● **READING PASSAGE**
━━━━━━━━━━━━━━━━

Open smudge202 opened 9 years ago
Seems to dictate your git commit messages, so you lose readability for automatic versioning. With the project.json
structure, you already have that baked in.
In both cases the developer is forced to confront versioning and manage that:
GitVersion | project.json |
---|---|
Automatic versioning | Automatic versioning |
Commit messages/branch names must be observed in a PR | Git diff displays version change as normal |
Reduced readability for commit messages | See above |
Branch names are not flexible if using branch naming feature | Branch name dictates intent not version |
Also possible Rollback/Rebasing cluster %$!" ?
Wow. I was looking at GitVersion with tinted glasses it seems; I was greatly in favour on the premise @dennisdoomen has mentioned it a few times.
I don't think Dennis has delved too far into the ASP.NET 5 stuff yet, so your comparison may prove useful to both of us. THanks @herecydev.
I disagree. GitVersion doesn't require anything from the commits. It uses the branch names to determine the versions, provided you use Gitflow or GitHubFlow.
@dennisdoomen how can you determine versioning before completing that feature branch?
Would it be better to invert the question. At a glance, it seems you may need to hop through a couple hoops (albeit small ones?) to do stuff with GitVersion that project.json
would give you more naturally. But what does GitVersion give in return.
@herecydev what do you mean?
@smudge202 For comparison, what does project.json
do in terms of versioning?
@dennisdoomen So, if I understand GitVersion correctly, you would have to name the branch with the version prior to coding that feature. If half way through you have to make a breaking change, then your branch name/version is broken.
@dennisdoomen project.json
itself doesn't do a great deal for versioning. It simply allows you to specify the version, though typically you'll use the version number 1.0.0-*
. The wildcard would then be replaced during the build process by an environment variable set by the build server.
project.json
doesn't hook into source control at all, and for the most part is no different to the old AssemblyInfo's; simply relying on standard CI/build server processes. Unfortunately (in my opinion) there is a lot of ugliness around NuGet versioning to which I believe project.json
maintains.
I've only briefly looked at GitVersion but from what I can tell, versioning can be managed (and my associated thoughts on doing so) via:
I'd like to say, I'm neither for nor against GitVersion. Very much sat on the fence trying to work out what benefits it affords us?
@smudge202 I think your underselling the project.json
's versioning there! The version that you specify there will make the nuget package, file version and assembly version all equal to that version. That means no more inconsistencies in what nuget specifies vs assembly versions or caring about stamping the assembly version through your chosen CI pipeline.
Everything is taken care of through the same build tools that you need to build dnx. A simple dnu pack
means building, versioning, and packaging into a nuget
package in 1 step; that to me is utterly convenient.

━━━━━━━━━━━━━━━━

● **SUPPLIED INFORMATION**
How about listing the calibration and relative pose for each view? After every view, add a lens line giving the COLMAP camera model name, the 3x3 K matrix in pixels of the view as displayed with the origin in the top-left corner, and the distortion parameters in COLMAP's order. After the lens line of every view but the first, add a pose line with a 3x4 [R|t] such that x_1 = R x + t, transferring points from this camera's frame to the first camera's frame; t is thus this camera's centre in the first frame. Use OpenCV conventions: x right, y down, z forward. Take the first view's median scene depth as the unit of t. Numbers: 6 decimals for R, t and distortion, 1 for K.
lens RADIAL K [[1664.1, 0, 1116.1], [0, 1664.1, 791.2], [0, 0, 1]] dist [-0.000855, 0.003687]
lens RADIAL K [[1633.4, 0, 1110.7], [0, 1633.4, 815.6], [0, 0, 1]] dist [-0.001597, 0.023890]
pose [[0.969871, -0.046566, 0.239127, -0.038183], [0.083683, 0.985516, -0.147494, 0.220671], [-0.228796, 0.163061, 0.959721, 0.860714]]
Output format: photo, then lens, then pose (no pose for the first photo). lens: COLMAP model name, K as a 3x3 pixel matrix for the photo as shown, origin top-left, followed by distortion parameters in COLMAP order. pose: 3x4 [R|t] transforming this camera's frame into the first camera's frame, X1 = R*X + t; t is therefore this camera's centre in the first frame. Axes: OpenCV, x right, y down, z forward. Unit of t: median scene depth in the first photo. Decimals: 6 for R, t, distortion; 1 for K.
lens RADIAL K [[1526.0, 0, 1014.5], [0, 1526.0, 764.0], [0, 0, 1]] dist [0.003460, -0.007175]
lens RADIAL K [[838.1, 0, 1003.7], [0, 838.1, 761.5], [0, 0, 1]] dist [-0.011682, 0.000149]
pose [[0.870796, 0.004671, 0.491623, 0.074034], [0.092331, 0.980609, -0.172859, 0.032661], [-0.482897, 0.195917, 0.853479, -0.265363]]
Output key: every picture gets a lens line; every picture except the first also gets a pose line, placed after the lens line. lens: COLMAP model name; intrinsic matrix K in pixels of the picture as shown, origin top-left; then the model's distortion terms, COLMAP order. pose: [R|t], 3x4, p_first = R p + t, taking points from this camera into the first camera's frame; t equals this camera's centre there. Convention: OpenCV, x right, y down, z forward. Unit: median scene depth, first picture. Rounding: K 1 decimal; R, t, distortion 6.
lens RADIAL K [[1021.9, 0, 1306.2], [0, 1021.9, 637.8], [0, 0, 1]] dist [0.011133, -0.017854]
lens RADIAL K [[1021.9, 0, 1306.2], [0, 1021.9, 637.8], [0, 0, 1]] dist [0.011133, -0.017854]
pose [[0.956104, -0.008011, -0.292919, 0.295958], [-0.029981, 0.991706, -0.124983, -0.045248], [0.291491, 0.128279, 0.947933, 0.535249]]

━━━━━━━━━━━━━━━━

● **EXERCISES TO COMPLETE**
• A. In the versioning discussion, what replaces the wildcard in a project.json version number?
• B. Please list every entry in the GitVersion column of the comparison table in the versioning discussion.

● **COMPLETED EXERCISE**
• A. An environment variable set by the build server during the build process.

• B.
- Automatic versioning
- Commit messages/branch names must be observed in a PR
- Reduced readability for commit messages
- Branch names are not flexible if using branch naming feature